Any GPU expert out there =( … I need help … Anyone knows if it is possible to use a synchronization block inside a CUDA kernel for say a reduction operation, then advance the computed value to all threads of all blocks in one shot??

CUDA BLOCK ()
{

sync (reduction)
use the reduced value on all threads in all blocks

}

Any help would be appreciated. An obvious answer would be break the kernel into two kernels… but I don’t want that … Any other solutions ??

Unfortunately no, the only reliable and supported method for a kernel-wide synchronization is another kernel launch.
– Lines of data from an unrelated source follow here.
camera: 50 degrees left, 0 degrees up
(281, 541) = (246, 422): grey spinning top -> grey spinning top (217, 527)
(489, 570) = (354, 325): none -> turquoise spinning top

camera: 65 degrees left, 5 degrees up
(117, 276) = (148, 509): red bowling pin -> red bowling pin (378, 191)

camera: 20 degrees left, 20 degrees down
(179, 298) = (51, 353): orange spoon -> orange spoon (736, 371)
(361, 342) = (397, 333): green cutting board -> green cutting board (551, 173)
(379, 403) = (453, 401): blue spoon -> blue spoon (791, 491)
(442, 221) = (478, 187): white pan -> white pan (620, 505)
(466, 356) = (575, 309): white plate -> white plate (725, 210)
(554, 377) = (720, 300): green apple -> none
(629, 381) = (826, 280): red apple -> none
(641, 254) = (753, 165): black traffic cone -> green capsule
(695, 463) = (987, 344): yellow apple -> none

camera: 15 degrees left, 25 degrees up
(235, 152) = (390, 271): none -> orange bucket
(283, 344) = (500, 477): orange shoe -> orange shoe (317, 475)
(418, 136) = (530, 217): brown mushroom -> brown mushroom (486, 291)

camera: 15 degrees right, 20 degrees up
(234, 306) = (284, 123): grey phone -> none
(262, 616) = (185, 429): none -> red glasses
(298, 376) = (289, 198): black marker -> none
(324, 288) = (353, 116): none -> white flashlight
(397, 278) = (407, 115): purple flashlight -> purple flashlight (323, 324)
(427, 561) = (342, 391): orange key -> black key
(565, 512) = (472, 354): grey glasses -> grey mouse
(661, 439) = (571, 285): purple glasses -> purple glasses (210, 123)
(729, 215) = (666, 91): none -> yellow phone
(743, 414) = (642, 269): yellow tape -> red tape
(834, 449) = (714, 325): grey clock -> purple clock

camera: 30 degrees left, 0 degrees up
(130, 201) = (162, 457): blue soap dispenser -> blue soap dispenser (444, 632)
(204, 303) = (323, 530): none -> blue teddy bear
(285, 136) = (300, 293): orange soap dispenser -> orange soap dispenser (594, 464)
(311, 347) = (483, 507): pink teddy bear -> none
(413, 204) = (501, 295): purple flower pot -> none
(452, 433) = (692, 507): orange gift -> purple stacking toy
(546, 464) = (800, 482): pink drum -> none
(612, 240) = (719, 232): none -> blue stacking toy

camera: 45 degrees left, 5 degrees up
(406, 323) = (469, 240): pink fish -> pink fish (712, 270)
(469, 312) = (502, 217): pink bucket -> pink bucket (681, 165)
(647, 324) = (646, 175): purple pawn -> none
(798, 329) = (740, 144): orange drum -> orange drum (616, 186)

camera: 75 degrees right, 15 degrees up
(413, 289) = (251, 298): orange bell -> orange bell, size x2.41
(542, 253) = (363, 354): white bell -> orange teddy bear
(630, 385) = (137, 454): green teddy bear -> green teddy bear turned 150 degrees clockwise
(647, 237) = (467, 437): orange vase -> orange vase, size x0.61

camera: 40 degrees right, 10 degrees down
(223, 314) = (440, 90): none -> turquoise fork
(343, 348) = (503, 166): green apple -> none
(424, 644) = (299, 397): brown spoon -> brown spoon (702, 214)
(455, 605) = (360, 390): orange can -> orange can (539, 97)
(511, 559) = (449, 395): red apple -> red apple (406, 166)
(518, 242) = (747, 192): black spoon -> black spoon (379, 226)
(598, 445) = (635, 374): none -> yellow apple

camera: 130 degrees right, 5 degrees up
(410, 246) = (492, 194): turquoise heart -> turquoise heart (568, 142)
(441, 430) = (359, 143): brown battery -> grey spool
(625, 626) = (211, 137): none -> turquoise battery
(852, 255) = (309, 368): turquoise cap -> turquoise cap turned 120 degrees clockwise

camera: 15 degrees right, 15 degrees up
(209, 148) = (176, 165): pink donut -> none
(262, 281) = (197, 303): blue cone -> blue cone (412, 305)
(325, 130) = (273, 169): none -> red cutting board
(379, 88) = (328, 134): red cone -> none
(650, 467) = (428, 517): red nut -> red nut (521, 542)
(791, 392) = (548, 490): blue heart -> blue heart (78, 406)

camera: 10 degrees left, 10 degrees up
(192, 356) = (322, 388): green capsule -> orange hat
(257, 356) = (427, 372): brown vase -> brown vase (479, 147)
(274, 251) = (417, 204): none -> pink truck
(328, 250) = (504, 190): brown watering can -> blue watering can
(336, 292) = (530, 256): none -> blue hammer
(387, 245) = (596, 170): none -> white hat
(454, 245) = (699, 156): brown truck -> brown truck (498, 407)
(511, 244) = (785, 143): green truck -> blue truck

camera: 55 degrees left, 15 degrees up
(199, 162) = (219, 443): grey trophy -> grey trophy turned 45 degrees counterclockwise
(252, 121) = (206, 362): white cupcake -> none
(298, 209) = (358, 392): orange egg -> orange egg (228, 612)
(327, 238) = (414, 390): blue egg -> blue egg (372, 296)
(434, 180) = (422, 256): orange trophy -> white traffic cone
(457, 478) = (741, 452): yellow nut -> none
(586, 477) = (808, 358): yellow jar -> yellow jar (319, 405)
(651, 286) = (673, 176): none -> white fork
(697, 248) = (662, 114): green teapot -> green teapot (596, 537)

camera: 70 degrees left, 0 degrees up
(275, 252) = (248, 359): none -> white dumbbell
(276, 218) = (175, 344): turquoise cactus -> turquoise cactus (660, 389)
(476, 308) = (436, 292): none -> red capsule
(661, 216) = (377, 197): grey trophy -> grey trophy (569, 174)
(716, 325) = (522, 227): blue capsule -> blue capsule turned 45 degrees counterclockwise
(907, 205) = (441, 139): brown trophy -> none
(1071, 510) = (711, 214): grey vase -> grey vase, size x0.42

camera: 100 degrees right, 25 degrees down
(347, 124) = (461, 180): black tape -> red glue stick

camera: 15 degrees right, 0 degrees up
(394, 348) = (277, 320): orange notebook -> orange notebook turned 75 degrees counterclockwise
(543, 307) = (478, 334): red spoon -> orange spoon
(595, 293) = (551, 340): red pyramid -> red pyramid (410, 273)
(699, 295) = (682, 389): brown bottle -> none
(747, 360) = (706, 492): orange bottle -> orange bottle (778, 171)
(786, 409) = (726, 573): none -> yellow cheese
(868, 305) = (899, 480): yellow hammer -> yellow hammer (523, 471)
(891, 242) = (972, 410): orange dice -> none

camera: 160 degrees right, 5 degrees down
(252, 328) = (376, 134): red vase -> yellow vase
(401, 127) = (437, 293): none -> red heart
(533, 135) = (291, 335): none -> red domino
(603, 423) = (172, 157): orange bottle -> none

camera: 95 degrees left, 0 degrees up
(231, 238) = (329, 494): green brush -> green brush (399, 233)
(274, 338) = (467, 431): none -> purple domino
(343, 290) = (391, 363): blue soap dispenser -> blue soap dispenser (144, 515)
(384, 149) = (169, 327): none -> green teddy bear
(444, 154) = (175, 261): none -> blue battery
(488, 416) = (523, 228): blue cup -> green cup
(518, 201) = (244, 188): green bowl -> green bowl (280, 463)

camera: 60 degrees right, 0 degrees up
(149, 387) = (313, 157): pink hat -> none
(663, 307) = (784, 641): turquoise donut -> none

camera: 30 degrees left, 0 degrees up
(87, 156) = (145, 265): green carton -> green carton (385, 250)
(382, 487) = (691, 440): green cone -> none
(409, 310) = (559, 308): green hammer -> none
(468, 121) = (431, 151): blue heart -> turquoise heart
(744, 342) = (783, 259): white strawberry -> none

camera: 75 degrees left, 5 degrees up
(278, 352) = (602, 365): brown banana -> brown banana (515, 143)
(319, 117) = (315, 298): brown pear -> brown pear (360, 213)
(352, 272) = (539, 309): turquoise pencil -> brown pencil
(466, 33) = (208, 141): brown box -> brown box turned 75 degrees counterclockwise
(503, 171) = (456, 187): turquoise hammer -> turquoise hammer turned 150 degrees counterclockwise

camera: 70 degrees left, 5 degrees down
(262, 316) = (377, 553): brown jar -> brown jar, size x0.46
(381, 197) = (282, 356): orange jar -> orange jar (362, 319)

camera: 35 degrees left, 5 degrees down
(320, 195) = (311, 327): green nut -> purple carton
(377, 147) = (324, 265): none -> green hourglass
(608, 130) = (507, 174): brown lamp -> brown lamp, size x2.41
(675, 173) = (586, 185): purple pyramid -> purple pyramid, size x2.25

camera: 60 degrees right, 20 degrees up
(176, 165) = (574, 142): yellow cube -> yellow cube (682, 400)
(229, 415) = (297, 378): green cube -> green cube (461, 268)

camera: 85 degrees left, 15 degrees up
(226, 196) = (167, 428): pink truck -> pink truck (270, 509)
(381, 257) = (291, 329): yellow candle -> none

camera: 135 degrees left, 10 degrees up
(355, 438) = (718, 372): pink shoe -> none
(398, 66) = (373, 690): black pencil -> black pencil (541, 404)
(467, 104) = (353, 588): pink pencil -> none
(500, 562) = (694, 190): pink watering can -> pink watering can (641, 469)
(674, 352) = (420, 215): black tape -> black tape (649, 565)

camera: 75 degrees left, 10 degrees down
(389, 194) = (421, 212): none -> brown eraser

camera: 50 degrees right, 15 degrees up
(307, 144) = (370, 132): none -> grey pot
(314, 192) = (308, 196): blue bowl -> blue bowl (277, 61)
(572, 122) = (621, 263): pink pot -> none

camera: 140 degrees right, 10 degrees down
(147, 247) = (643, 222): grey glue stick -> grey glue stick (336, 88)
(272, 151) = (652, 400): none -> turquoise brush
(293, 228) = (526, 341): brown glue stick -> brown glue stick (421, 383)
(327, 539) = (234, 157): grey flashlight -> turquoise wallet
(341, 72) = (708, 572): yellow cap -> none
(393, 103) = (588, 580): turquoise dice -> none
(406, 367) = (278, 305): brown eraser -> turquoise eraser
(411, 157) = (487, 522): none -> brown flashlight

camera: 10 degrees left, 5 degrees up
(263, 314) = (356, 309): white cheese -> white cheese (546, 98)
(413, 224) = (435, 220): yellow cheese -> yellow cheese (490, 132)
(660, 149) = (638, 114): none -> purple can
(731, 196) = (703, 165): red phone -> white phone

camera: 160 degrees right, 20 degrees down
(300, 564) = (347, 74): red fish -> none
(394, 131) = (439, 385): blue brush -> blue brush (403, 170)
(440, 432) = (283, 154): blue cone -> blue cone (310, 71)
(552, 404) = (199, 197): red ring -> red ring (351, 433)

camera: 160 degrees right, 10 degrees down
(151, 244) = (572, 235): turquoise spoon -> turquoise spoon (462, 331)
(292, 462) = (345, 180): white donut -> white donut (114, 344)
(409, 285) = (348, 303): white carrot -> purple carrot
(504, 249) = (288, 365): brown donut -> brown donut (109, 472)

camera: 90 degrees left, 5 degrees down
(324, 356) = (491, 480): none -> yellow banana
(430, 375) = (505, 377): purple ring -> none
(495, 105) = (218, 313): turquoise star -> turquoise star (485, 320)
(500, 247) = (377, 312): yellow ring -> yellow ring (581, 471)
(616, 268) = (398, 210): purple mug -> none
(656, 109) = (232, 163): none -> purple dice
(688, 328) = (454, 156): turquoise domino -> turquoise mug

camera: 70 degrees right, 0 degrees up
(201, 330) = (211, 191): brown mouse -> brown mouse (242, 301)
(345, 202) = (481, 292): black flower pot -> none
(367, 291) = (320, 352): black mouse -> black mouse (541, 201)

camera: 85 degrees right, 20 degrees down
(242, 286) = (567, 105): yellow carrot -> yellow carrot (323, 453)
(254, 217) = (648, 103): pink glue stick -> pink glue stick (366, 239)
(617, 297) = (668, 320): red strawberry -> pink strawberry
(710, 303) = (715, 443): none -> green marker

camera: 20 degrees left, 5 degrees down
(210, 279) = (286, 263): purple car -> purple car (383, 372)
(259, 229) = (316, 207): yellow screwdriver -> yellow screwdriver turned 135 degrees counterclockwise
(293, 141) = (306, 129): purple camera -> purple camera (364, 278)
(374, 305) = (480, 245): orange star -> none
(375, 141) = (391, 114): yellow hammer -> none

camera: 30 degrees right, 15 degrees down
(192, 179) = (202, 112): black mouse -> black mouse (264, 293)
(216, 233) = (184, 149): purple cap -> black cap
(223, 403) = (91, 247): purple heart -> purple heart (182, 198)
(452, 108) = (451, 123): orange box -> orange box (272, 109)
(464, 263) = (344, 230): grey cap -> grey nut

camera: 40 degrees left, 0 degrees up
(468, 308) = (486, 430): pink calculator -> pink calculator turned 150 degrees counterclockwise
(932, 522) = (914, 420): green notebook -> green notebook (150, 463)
@hamada: You can do it in a single kernel if you give up the idea of a kernel-wide reduction and use the last block to add the partial sums.
The Threadfence reduction sample in the SDK shows this.

Thank you both,

What I provided as a pseudo-code was just a general example. What I exactly want to do is the following and is something similar to this;

CUDA Kernel()

{

// reduce d

for (j = 1; j = < N; j++) {  

        d = d + p[j]*q[j];  

}  

//on a single thread

alpha = rho0 / d;  

//On all threads

        z[j] = z[j] + alpha*p[j];  

        r[j] = r[j] - alpha*q[j];  

//Reduce rho

for (j = 1; j = lastcol-firstcol+1; j++) {  

        rho = rho + r[j]*r[j];  

… and then use rho later, and there are several functions with similar operations that follow.

}

What do you think @akavo

This is impossible without a second kernel invocation.